Avec sa culture de nourriture de rue, Mexico distille quotidiennement ses odeurs de friture, de maïs grillé et de coriandre. Mais un vide juridique maintient à distance les food trucks, les camions gourmets, qui prolifèrent dans d’autres grandes villes comme New York.

Dans sa camionnette, décorée de fleurs multicolores, marquée du mot Nanixhe, qui veut dire délicieux en zapotèque (un ethnie indigène du sud du Mexique), le chef, Luis Castillejos, s’applique à préparer ses «tlayudas», de grands toasts de maïs fourrés de haricots, de viande séchée, d’avocat, de fromage, arrosé de sauce piquante.

L’idée de ce food truck était d’apporter la gastronomie de Oaxaca en différents endroits de la capitale «mais avec une touche gourmet», explique-t-il à l’AFP, tout en modulant le feu de sa gazinière professionnelle.

Castillejos souhaitait également travailler «dans un cadre légal», au contraire des stands de nourriture informels, et souvent insalubres, que l’on trouve à chaque coin de rue de la mégapole.

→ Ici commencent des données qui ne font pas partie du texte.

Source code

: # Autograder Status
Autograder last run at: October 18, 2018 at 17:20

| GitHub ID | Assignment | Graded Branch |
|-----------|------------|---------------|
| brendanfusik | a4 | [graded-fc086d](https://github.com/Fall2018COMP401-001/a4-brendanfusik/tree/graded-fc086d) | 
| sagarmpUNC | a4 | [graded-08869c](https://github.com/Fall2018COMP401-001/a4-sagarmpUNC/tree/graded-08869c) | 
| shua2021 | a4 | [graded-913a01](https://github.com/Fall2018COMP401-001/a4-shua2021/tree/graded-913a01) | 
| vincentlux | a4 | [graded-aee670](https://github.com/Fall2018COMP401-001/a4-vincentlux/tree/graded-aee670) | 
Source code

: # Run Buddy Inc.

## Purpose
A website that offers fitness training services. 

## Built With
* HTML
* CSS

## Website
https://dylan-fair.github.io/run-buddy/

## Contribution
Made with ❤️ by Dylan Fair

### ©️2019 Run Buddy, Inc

Mais son véhicule reste immobile. Depuis qu’il s’est lancé dans cette aventure il y a sept mois, Nanixhe est garé sur un terrain vague, parmi d’autres food trucks qui proposent sushis, burritos, jusqu’aux assiettes sophistiquées libanaises de viande d’agneau.

Réseaux sociaux

Quand un food truck s’installe dans la rue, les policiers «arrivent ou les autorités locales», se plaint Fernando Reyez, président de l’association Foodtrucks DF, qui regroupe quelques dizaines des 300 véhicules de ce type recensés dans la capitale.

Pourtant les camions gourmets se développent «de Tijuana (nord) jusqu’à Cancun (sud-est), mais nous ne pouvons opérer de façon libre et légale, comme cela se fait dans d’autres métropoles comme New York et Paris», regrette-t-il.

La majorité des food trucks de Mexico sont obligés de se regrouper à l’écart des rues ou fonctionner seulement à l’occasion d’événements spéciaux, de concerts ou de fêtes privées.

«C’est quelque chose d’original, parce qu’il n’y a pas beaucoup de lieux pour manger varié près du bureau», commente Miguel Mendoza, un comptable de 39 ans tout en dégustant un ceviche dans l’un des food trucks garés sur un terrain vague.

Face à ces limitations, Twitter, Facebook, Periscope et Instagram sont les armes de ces jeunes entrepreneurs. C’est «le moteur fondamental du commerce, 90% des gens qui viennent nous voir ont vu une de nos campagnes», où sont indiquées l’adresse et l’heure où le food truck sera stationné, explique Jorge Udelman, un chef qui possède 20 années d’expérience en cuisine.

Dans son combi bleu truquoise, au style vintage, ce Vénézuélien défend sa cuisine, vécue comme une «expérience différente», proposant notamment un croquant au poulet avec mayonnaise au coriandre.

Dans leur grande majorité, les détenteurs de food trucks sont des entrepreneurs âgés entre de 20 à 35 ans qui savent utiliser les réseaux sociaux pour maintenir à flots leur commerce, dont l’investissement de départ peut nécessiter entre 24 000 et 120 000$.

Pots-de-vin

L’assemblée législative de la capitale a vu passer différents projets de loi visant à réglementer et autoriser les food trucks, mais ceux-ci sont tous restés lettre morte du fait de «corporatisme et de complicité» entre les autorités et les leaders des vendeurs ambulants, selon Priscila Vera, ex-députée du Parti action nationale (PAN), qui a soutenu l’une des propositions de loi.

Le manque de réglementation concernant les commerces ambulants «donne un pouvoir discrétionnaire» aux autorités pour délivrer les permis, indique-t-elle.

En versant des pots-de-vin et en participant à des manifestations «pour soutenir le pouvoir en place», les vendeurs ambulants obtiennent des autorités «qu’elles ferment les yeux», selon elle.

Ces vendeurs ne sont pas déclarés et travaillent sur les trottoirs dans des conditions sanitaires médiocres.

Les détenteurs de food trucks veulent, eux, «travailler en payant des impôts» et utilisent les standards avec «cuisine en acier inoxydable, électricité, réservoir d’eau, usage de gants» selon Reyes, qui milite pour que la législation soit revue.